The moves are part of a broad shift for family offices, the private investment vehicles for wealthy families, as they move away from public markets toward privates and alternatives — everything from real estate and private equity to direct stakes or ownership in private companies. Since family offices have longer time horizons than other investors, preferring assets that will grow over multiple generations, they can invest in private business and alternatives that pay a premium for more patient capital.

Family offices also have a special advantage in the current market, since banks and more traditional lenders are pulling back on loans to companies. Many large institutional investors are shying away from private equity, venture capital and other asset classes that have suffered from a lack of initial public offerings and acquisitions.

“Now is an interesting time to play offense, given that many others need liquidity, and we don’t,” one CIO told KKR, according to the report. “We are particularly keen on going direct, for example, in sectors where we have owned businesses in the past.”
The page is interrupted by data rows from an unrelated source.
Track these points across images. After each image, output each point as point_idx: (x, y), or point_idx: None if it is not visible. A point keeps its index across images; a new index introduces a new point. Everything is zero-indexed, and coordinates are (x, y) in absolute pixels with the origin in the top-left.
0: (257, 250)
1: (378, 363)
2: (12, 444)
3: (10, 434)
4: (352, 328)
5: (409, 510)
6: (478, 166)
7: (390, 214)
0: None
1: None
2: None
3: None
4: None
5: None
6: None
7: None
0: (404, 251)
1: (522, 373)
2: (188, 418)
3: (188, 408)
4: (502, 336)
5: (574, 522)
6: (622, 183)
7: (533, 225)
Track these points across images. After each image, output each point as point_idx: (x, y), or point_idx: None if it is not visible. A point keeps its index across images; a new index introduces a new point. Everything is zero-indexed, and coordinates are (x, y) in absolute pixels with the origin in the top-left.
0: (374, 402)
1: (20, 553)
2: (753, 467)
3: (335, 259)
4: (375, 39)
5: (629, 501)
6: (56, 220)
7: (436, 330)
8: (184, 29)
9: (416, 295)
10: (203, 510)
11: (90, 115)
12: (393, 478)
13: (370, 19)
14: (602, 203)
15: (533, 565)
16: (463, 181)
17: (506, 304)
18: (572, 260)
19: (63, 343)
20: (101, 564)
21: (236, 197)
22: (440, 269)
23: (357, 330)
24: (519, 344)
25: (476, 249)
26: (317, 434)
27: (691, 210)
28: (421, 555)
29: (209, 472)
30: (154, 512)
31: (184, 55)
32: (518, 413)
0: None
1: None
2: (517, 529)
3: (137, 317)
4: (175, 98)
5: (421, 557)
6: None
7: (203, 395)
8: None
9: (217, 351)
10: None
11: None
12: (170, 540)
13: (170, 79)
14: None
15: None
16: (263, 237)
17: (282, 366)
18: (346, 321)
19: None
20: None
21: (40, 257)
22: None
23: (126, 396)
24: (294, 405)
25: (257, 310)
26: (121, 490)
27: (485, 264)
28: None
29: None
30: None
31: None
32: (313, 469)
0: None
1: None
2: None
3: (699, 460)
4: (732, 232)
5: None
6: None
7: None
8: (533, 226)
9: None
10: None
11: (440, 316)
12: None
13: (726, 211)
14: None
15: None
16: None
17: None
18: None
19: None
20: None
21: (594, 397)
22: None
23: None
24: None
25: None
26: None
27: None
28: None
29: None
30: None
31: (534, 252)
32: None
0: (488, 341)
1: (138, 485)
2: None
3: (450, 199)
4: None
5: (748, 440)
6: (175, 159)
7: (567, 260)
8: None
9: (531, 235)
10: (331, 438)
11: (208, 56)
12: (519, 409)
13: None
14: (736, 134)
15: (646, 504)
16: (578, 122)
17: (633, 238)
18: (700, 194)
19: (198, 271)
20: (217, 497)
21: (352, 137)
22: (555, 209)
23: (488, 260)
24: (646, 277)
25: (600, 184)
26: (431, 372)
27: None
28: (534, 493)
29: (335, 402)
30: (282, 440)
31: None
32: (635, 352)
Family offices plan to continue to move capital from cash and stocks into alternatives this year, according to the survey. Fully 42% plan to shrink their holdings of cash, and 31% plan to trim equities. Their favorite alternatives include private credit (with 45% planning to add to their holdings), followed by infrastructure (31%), private equity (28%) and commodities (18%).

Many are also planning to put more of their money to work in real estate, though only in specific sectors. The report said family offices are concentrating on data centers, logistics and warehouses “that capture the important post-pandemic investment themes.”

Another sector family offices like right now: oil and gas, in both private and public markets.

“Forced selling by other investors exiting the sector is creating tremendous opportunity,” the survey said.